In its April World Economic Outlook, the fund has upped its forecast for UK growth for the second time this year, although it is sticking to a downward revision to 1.5% for the 2018 outlook.
In January it revised the figure for 2017 up from 1.1% to 1.5% following the UK’s better than expected economic performance in the aftermath of the EU referendum. It has now boosted the growth rate to 2%.
Growth, it says, has “remained solid” since the vote in June last year on the back of “resilient” spending. “The 0.9 percentage point upward revision to the 2017 forecast and the 0.2 percentage point downward revision to the 2018 forecast reflect the stronger-than-expected performance of the UK economy since the June Brexit vote, which points to a more gradual materialisation than previously anticipated of the negative effects of the UK’s decision to leave the EU.
“These effects include reduced consumer purchasing power following the pound’s depreciation and its gradual pass-through to prices and the impact of uncertainty on private investment.”
The IMF adds that it believes the UK’s medium-term growth prospects have also diminished as a result of the likely increase in barriers to trade and migration, and a potential downsizing of the financial services sector caused by barriers to cross-border financial activity.
The good news from the UK, Europe and Asia as well as the predicted higher growth rate in the US has contributed to a bullish forecast for the global economy.
The IMF is keeping to its earlier forecasts of higher growth (up from 3.1% last year to 3.5% this year and 3.6% in 2018).
It says that the growth will be “broad-based” across advanced, emerging and low-income economies, largely on the back of manufacturing and trade.
However, it warns that there are many countries struggling with low growth rates: they include commodity exporters in the Middle East, Africa and Latin America, and several low income countries which face mass starvation as a result adverse weather conditions and civil unrest.
There are also questions about the sustainability of the current momentum, particularly in the light of macroeconomic policies in the US and China.
The IMF also highlights the threat from the growth in advanced economies of domestic political movements sceptical of international economic integration.

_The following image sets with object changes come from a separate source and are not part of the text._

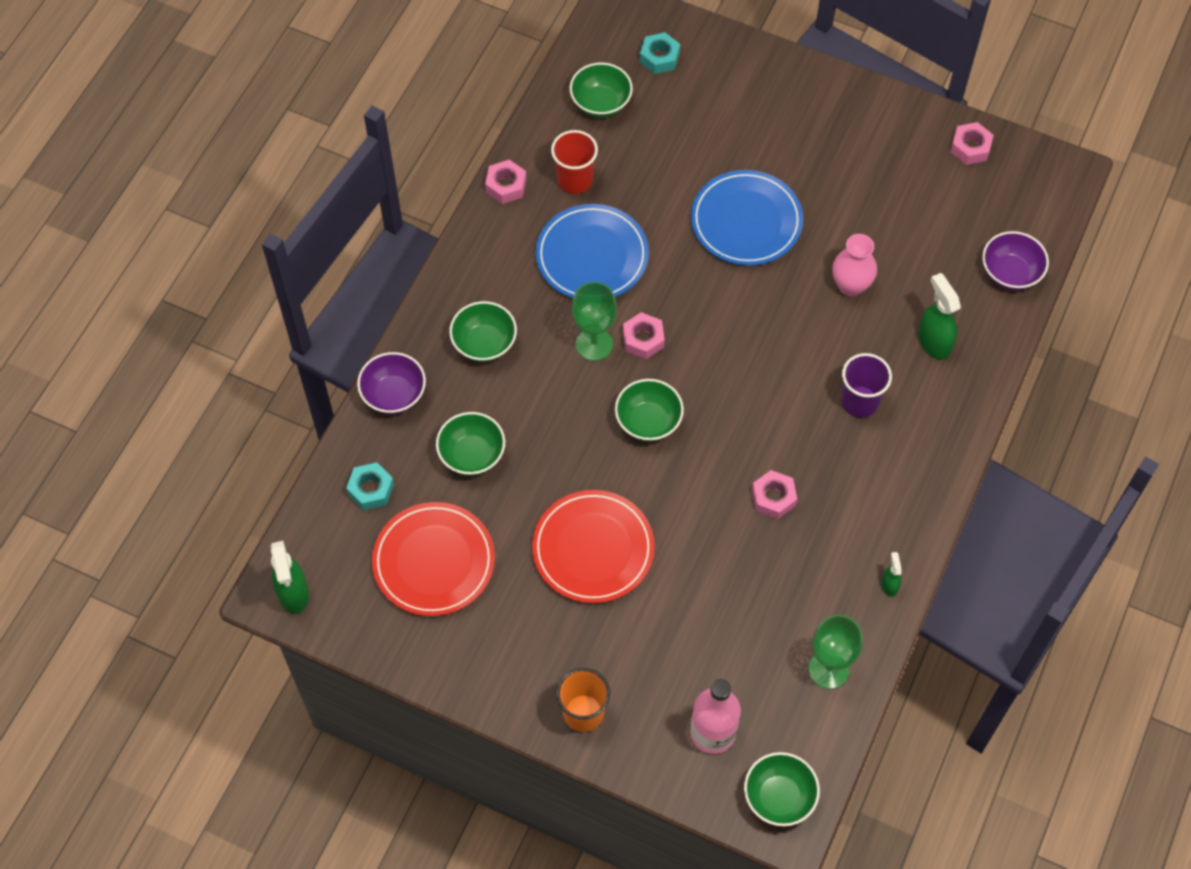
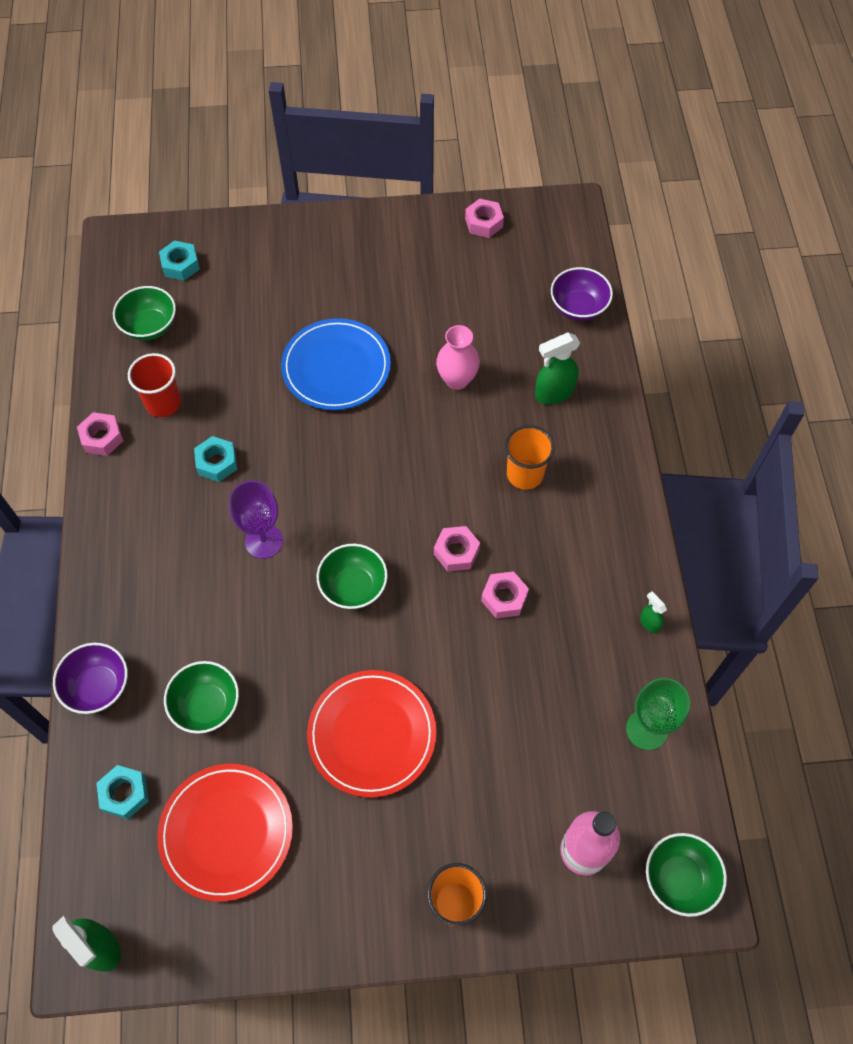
camera: 30 degrees left, 0 degrees up
green bowl [449,301,517,362] -> none
blue plate [535,204,649,298] -> turquoise nut [194,436,237,482]
green goblet [571,282,617,361] -> purple goblet [229,480,283,559]
pink nut [623,312,665,359] -> pink nut moved to [434,526,480,572]
purple cup [841,353,892,418] -> orange cup [505,425,555,490]
green spray bottle [918,273,961,360] -> green spray bottle turned 60 degrees counterclockwise [535,333,580,404]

“A broad withdrawal from multilateralism could lead to such self-inflicted wounds as widespread protectionism or a competitive race to the bottom in financial oversight – a struggle of each against all that would leave all countries worse off,” it says.
And it calls on governments to renew their multilateral commitment to support trade, as well as introduce national initiatives to help workers who have been adversely affected by structural economic transformations, including those caused by rapid technology changes.